### Task prompt
Please restate the data below word for word, omitting all images.

### Document understanding data
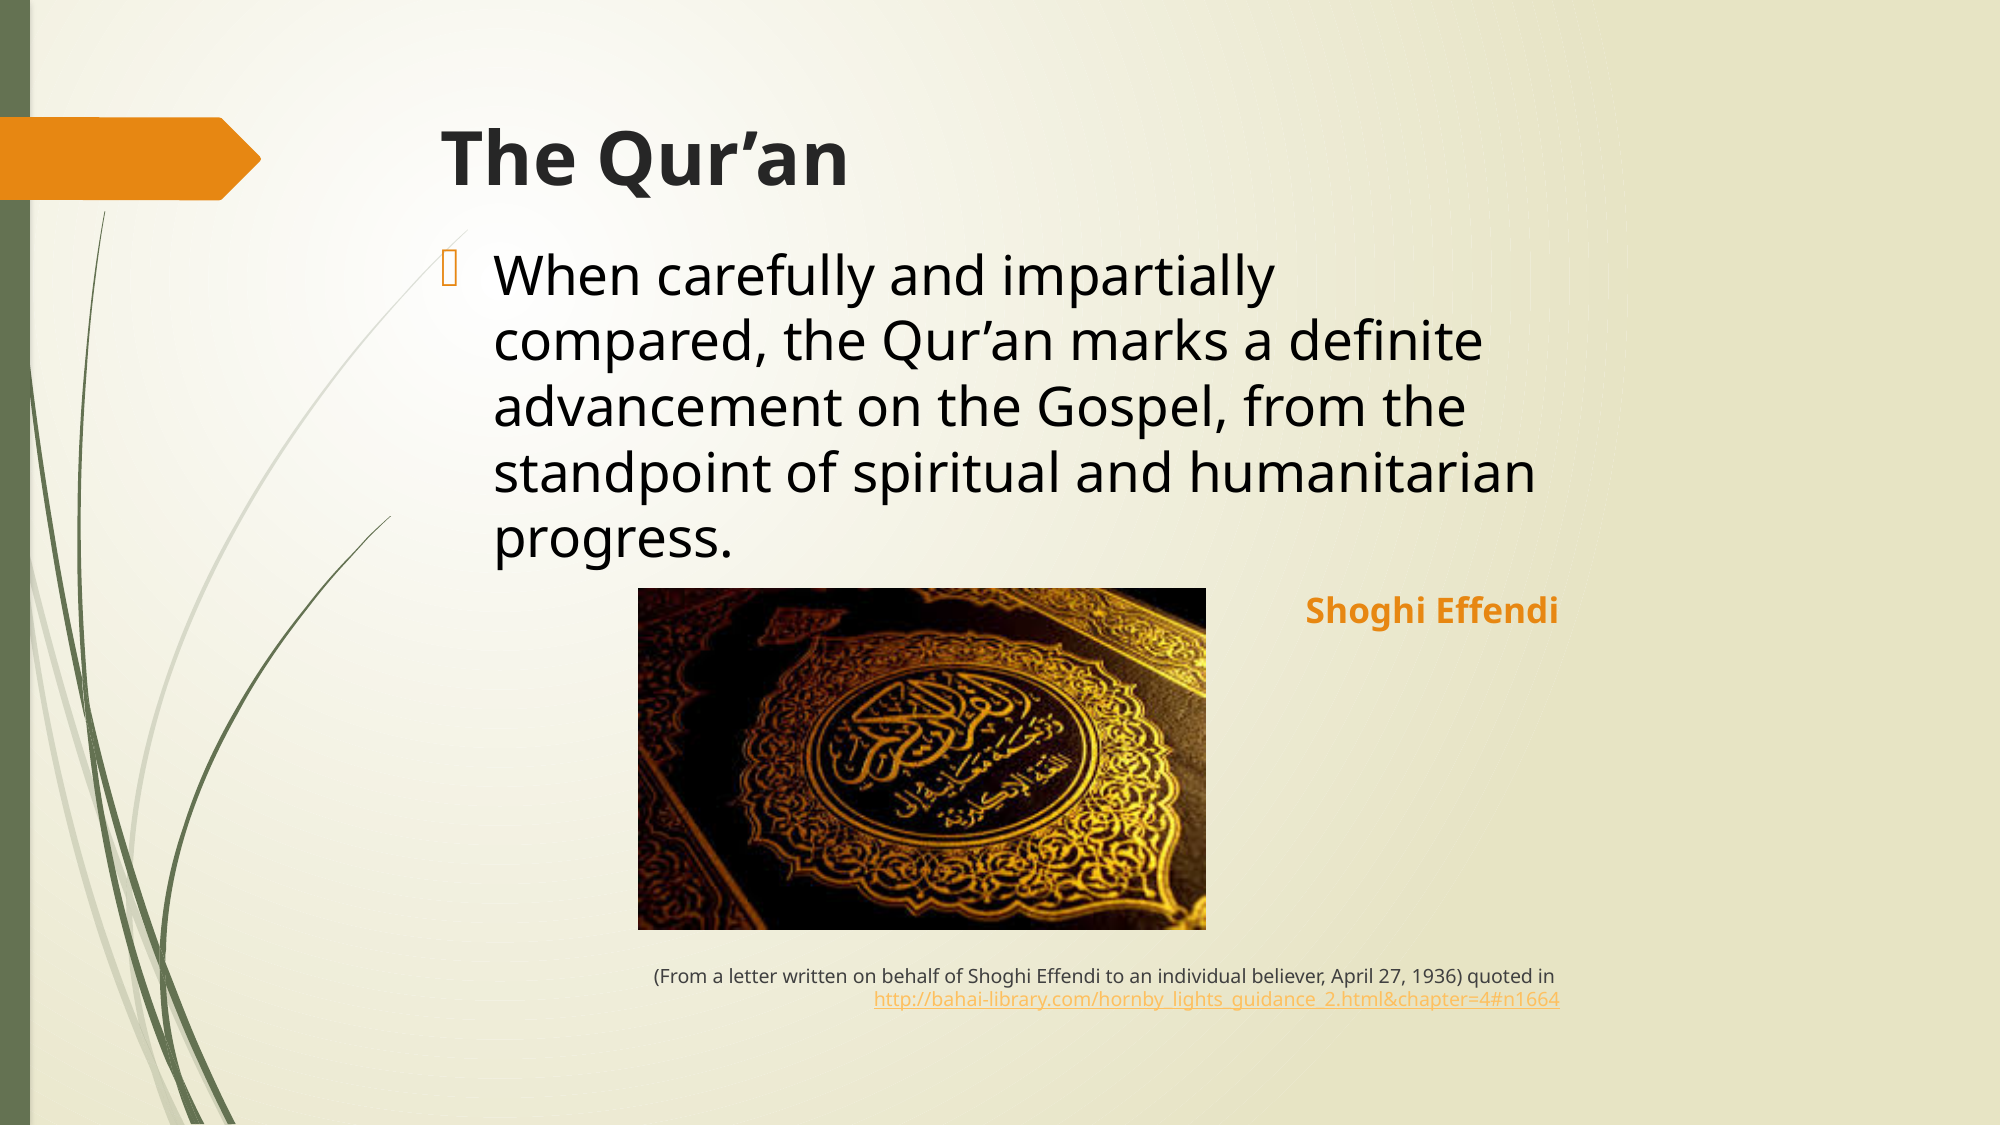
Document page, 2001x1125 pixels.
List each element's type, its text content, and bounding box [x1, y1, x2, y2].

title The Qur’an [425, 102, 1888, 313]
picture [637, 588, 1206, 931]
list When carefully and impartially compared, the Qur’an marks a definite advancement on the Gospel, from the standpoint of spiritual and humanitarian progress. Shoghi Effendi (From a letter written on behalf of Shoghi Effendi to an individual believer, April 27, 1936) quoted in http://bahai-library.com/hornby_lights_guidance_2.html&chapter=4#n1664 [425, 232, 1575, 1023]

### Result below
Document page, 2001x1125 pixels.
List each element's type, its text content, and bounding box [x1, y1, x2, y2].

title The Qur’an [425, 102, 1888, 313]
picture [637, 588, 1206, 931]
list When carefully and impartially compared, the Qur’an marks a definite advancement on the Gospel, from the standpoint of spiritual and humanitarian progress. Shoghi Effendi (From a letter written on behalf of Shoghi Effendi to an individual believer, April 27, 1936) quoted in http://bahai-library.com/hornby_lights_guidance_2.html&chapter=4#n1664 [425, 232, 1575, 1023]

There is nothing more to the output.